España no ha gozado, desde el punto de vista histórico, ni de una tradición importante de pensamiento científico, con lo que supone de abandono del dogmatismo y apertura a la experiencia, ni de una estructura social permeable que haya sido fruto del aprecio a la iniciativa, el riesgo y el mérito. Hemos sido, en general, una sociedad conservadora, barroca y bastante dada al disimulo y la hipocresía. Ello ha favorecido un sistema caciquil de poder, una sociedad con innumerables sistemas de control de acceso, burocratizada y muy poco abierta.
La llegada de la democracia con la transición supuso un intento de cambiar las reglas del juego político que ha dado sus frutos, pero que todavía no ha servido para conseguir que la sociedad española pueda dar lo mejor de sí misma. Los éxitos de estas décadas han quedado reducidos a algunos sectores, como el deporte o la internacionalización de la economía, pero no han alcanzado, todavía, a propiciar una sociedad más despierta, más consciente y competitiva. Muchos éxitos aparentes y una abundante propaganda apartan a de la vista común un enorme conjunto de asuntos en que no vamos nada bien, desde la escasísima ineficiencia de los recursos públicos, en los que se gastan miles de millones de euros sin mejoras reales y con empeoramiento de los servicios, hasta el disparate de las tensiones territoriales.
Tal vez lo más grave de todo esto esté en que han sido las dinámicas partidistas las que han impedido cambiar las cosas. El ejemplo más obvio es el del descontento territorial, por no referirnos solo a los casos separatistas, los partidos han consentido en ceder el interés general a cambio de sus intereses organizativos y de reparto de las rentas políticas. Lo vemos cada día. El disparate catalán no existiría en la forma que ha llegado a tener si las dos grandes fuerzas hubiesen sabido pactar entre sí y en beneficio de la unidad y la fortaleza de España en lugar de aliarse con los que solo buscaban el egoísmo de su predio y la ruina común.
Desde hace años llevamos ensayando fórmulas que decían desear acabar con esa clase de miopías, pero el resultado empieza a estar demasiado a la vista como para sostener el optimismo. Cuando los políticos se empeñan en los cordones sanitarios incumplen con algo esencial a su misión, pero, además, pretenden hacernos rehenes de su interés en nombre de la fidelidad a la voluntad expresada por los electores. Necesitamos romper ese nudo partidista y ampuloso del no es no y conseguir que los partidos dejen de pensar con exclusividad en su interés, en su imagen o en su clientela. Ellos están para hacer mejor que nosotros algo esencial, pensar en la realidad de España y en sus problemas verdaderos, pero con frecuencia nos quieren engatusar con querellas minúsculas en nombre de lo que dicen defender, aunque en realidad les importe un carajo mientras se les aseguren las rentas a las que creen tener el mayor derecho.
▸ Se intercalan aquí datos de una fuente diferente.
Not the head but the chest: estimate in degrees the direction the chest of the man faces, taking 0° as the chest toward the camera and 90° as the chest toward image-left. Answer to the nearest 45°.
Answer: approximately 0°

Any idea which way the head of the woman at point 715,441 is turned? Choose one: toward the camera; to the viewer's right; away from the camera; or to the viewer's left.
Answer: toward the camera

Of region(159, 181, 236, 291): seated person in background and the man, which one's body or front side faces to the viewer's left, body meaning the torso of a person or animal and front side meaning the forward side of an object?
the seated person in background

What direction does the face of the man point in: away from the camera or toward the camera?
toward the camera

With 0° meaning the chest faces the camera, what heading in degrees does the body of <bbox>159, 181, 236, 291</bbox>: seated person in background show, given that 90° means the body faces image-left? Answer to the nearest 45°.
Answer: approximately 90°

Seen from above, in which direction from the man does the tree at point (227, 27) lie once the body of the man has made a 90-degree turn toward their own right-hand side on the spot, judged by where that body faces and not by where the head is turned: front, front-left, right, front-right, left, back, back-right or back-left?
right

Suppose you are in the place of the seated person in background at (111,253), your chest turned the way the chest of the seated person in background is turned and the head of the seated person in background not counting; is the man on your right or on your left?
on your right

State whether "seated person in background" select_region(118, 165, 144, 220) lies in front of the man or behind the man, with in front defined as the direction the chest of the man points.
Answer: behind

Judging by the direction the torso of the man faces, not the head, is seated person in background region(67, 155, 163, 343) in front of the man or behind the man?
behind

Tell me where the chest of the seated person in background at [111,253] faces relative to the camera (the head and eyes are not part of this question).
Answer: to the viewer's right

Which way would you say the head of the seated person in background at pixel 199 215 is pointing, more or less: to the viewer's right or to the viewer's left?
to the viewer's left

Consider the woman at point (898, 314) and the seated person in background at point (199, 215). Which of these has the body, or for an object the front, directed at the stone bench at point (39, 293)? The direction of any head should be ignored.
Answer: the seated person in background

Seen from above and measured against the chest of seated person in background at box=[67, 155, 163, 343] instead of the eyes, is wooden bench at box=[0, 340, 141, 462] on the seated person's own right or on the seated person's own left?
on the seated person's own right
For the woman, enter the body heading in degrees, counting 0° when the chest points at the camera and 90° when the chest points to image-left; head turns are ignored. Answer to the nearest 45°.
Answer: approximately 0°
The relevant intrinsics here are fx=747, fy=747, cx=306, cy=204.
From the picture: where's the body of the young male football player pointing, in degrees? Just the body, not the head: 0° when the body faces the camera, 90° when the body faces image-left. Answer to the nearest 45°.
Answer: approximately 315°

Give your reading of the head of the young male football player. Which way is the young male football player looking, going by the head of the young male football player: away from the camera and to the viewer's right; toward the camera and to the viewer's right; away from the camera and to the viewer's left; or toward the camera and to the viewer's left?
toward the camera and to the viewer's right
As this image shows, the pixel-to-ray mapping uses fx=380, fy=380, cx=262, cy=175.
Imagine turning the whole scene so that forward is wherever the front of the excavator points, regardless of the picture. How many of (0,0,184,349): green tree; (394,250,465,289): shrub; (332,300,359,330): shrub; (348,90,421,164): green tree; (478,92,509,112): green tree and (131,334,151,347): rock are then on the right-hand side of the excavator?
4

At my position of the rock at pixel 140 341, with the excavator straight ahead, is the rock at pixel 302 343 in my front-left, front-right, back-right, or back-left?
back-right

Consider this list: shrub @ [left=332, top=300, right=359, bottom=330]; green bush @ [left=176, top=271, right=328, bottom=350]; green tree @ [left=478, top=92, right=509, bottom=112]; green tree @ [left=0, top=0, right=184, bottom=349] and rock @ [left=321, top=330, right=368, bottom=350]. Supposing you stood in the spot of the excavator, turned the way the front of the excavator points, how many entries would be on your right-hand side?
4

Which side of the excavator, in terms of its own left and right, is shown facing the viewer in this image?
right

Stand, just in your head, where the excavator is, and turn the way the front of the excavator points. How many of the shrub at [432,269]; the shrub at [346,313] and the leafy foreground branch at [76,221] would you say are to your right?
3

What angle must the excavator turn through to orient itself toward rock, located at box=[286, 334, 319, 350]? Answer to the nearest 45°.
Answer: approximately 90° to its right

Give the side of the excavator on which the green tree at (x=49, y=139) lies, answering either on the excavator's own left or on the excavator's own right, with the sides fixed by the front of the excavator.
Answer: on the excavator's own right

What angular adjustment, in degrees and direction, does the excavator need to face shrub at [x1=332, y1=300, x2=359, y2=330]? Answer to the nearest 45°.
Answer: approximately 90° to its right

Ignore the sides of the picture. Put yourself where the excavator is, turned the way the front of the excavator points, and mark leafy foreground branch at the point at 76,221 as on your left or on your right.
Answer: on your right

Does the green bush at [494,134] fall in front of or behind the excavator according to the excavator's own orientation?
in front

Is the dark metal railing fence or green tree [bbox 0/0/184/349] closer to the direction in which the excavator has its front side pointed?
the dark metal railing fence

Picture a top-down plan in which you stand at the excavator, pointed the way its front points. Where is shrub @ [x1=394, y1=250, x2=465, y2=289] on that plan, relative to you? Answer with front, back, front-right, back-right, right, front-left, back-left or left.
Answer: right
En lugar de romper con los sistemas de control de grupos de intereses y de pelear por una España más abierta y competitiva, en ocasiones da la sensación de que los partidos siguen pensando en que no tenemos otros ojos para ver las cosas que los que nos proporcionan sus consignas, con la ayuda eficaz de una prensa entregada. Muchas veces dicen España, pero suena mi cartera.